Article 122 Election of Remedy in Tort or in Contract
Where a party's breach harmed the personal or property interests of the other party, the aggrieved party is entitled to elect to hold the party liable for breach of contract in accordance herewith, or hold the party liable for tort in accordance with any other relevant law.

Chapter Eight Other Provisions
Article 123 Applicability of Other Laws
Where another law provides otherwise in respect of a certain contract, such provisions prevail.

Article 124 Applicability to Non-categorized Contracts
Where there is no express provision in the Specific Provisions hereof or any other law concerning a certain contract, the provisions in the General Principles hereof apply, and reference may be made to the provisions in the Specific Provisions hereof or any other law applicable to a contract which is most similar to such contract.
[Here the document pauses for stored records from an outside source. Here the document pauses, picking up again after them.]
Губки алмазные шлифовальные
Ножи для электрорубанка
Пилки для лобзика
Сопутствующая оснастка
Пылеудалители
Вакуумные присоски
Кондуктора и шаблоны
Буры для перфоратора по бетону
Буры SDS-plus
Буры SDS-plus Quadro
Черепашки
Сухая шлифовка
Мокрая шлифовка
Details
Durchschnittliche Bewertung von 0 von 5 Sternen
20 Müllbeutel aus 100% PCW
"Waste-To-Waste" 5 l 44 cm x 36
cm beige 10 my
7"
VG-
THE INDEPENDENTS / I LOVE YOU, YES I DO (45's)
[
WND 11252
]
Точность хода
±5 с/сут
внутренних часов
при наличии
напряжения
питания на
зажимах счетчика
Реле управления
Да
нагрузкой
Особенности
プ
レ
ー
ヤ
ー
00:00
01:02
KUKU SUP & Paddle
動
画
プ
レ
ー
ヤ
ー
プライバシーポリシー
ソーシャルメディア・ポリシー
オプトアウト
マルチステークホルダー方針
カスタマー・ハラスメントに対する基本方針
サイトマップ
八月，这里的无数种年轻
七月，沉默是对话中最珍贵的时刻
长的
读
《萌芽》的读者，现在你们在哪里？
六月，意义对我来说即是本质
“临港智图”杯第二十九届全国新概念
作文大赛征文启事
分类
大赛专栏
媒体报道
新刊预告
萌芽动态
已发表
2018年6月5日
Article 125 Contract Interpretation; Language Versions
In case of any dispute between the parties concerning the construction of a contract term, the true meaning thereof shall be determined according to the words and sentences used in the contract, the relevant provisions and the purpose of the contract, and in accordance with the relevant usage and the principle of good faith.
Where a contract was executed in two or more languages and it provides that all versions are equally authentic, the words and sentences in each version are construed to have the same meaning. In case of any discrepancy in the words or sentences used in the different language versions, they shall be interpreted in light of the purpose of the contract.
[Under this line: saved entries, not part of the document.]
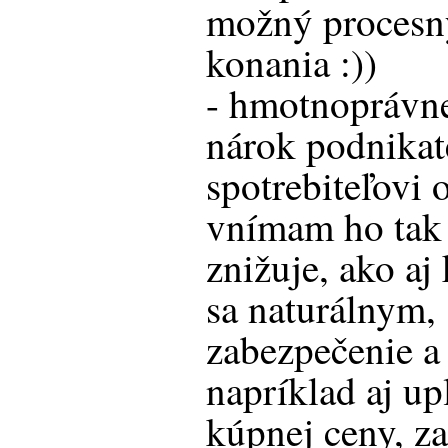
možný procesn
konania :))
- hmotnoprávne
nárok podnikat
spotrebiteľovi 
vnímam ho tak 
znižuje, ako aj 
sa naturálnym, 
zabezpečenie a 
napríklad aj up
kúpnej ceny, za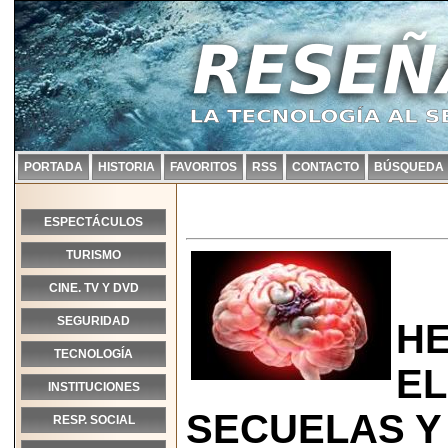
PORTADA
HISTORIA
FAVORITOS
RSS
CONTACTO
BÚSQUEDA
ESPECTÁCULOS
TURISMO
CINE. TV Y DVD
SEGURIDAD
H
TECNOLOGÍA
EL
INSTITUCIONES
SECUELAS Y
RESP. SOCIAL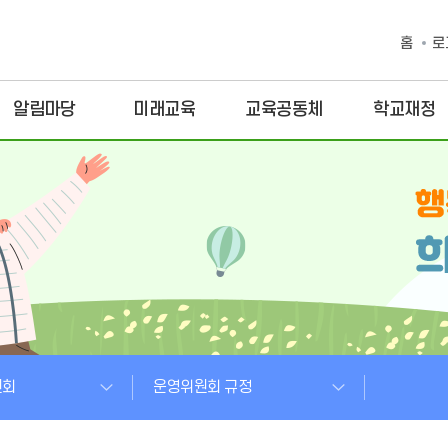
홈
로
알림마당
미래교육
교육공동체
학교재정
원회
운영위원회 규정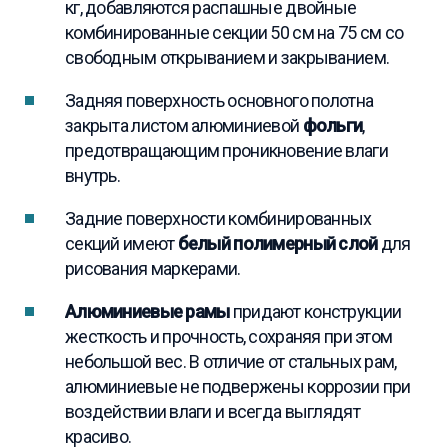
кг, добавляются распашные двойные
комбинированные секции 50 см на 75 см со
свободным открыванием и закрыванием.
Задняя поверхность основного полотна
закрыта листом алюминиевой
фольги
,
предотвращающим проникновение влаги
внутрь.
Задние поверхности комбинированных
секций имеют
белый полимерный слой
для
рисования маркерами.
Алюминиевые рамы
придают конструкции
жесткость и прочность, сохраняя при этом
небольшой вес. В отличие от стальных рам,
алюминиевые не подвержены коррозии при
воздействии влаги и всегда выглядят
красиво.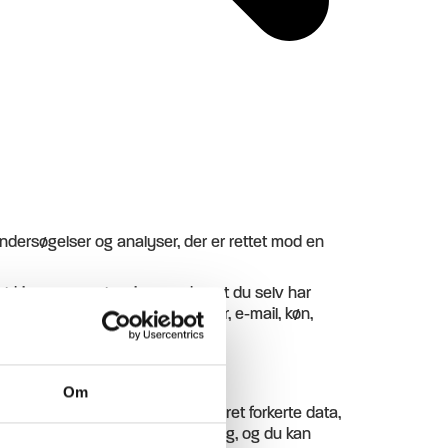
undersøgelser og analyser, der er rettet mod en
r aldrig personoplysninger, uden at du selv har
r om navn, adresse, postnummer, e-mail, køn,
Om
ail@humanact.dk
Er der registreret forkerte data,
rmationer der er registreret om dig, og du kan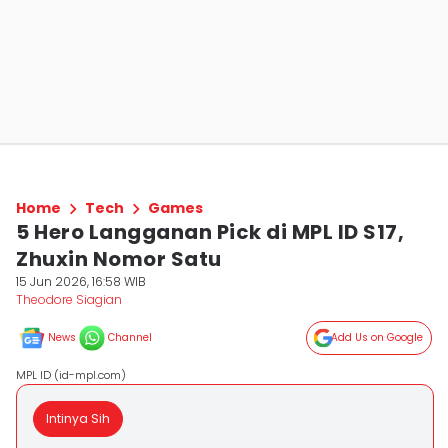
Home
Tech
Games
5 Hero Langganan Pick di MPL ID S17,
Zhuxin Nomor Satu
15 Jun 2026, 16:58 WIB
Theodore Siagian
News
Channel
Add Us on Google
MPL ID (id-mpl.com)
Intinya Sih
Article 126 Choice of Law in Foreign-related Contracts; Contracts Subject to Mandatory Application of Chinese Law
Parties to a foreign related contract may select the applicable law for resolution of a contractual dispute, except otherwise provided by law. Where parties to the foreign related contract failed to select the applicable law, the contract shall be governed by the law of the country with the closest connection thereto.
For a Sino-foreign Equity Joint Venture Enterprise Contract, Sino-foreign Cooperative Joint Venture Contract, or a Contract for Sino-foreign Joint Exploration and Development of Natural Resources which is performed within the territory of the People's Republic of China, the law of the People's Republic of China applies.
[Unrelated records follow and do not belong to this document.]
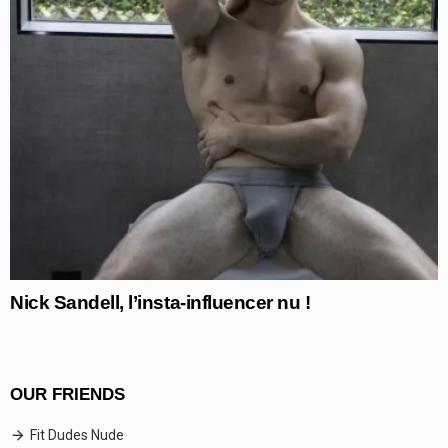
Nick Sandell, l’insta-influencer nu !
OUR FRIENDS
Fit Dudes Nude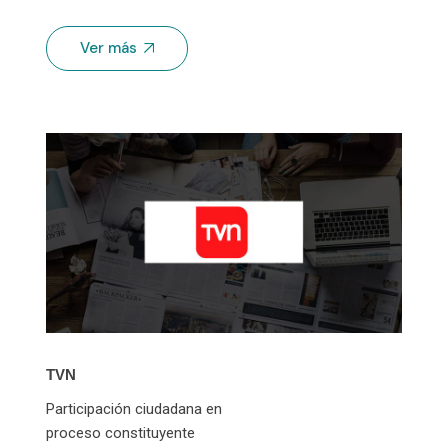
Ver más
TVN
Participación ciudadana en
proceso constituyente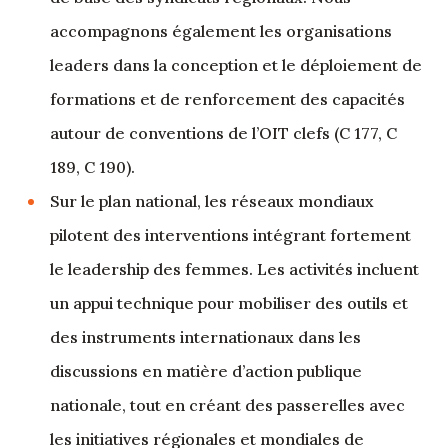
accompagnons également les organisations
leaders dans la conception et le déploiement de
formations et de renforcement des capacités
autour de conventions de l’OIT clefs (C 177, C
189, C 190).
Sur le plan national, les réseaux mondiaux
pilotent des interventions intégrant fortement
le leadership des femmes. Les activités incluent
un appui technique pour mobiliser des outils et
des instruments internationaux dans les
discussions en matière d’action publique
nationale, tout en créant des passerelles avec
les initiatives régionales et mondiales de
Article 127 Role of Regulatory Authorities
Within the scope of their respective duties, the authority for the administration of industry and commerce and other relevant authorities shall, in accordance with the relevant laws and administrative regulations, be responsible for monitoring and dealing with any illegal act which, through the conclusion of a contract, harms the state interests or the public interests; where such act constitutes a crime, criminal liability shall be imposed in accordance with the law.

Article 128 Dispute Resolution
The parties may resolve a contractual dispute through settlement or mediation.
Where the parties do not wish to, or are unable to, resolve such dispute through settlement or mediation, the dispute may be submitted to the relevant arbitration institution for arbitration in accordance with the arbitration agreement between the parties. Parties to a foreign related contract may apply to a Chinese arbitration institution or another arbitration institution for arbitration. Where the parties did not conclude an arbitration agreement, or the arbitration agreement is invalid, either party may bring a suit to the People's Court. The parties shall perform any judgment, arbitral award or mediation agreement which has taken legal effect; if a party refuses to perform, the other party may apply to the People's Court for enforcement.

Article 129 Time Limit for Action
For a dispute arising from a contract for the international sale of goods or a technology import or export contract, the time limit for bringing a suit or applying for arbitration is four years, commencing on the date when the party knew or should have known that its rights were harmed. For a dispute arising from any other type of contract, the time limit for bringing a suit or applying for arbitration shall be governed by the relevant law.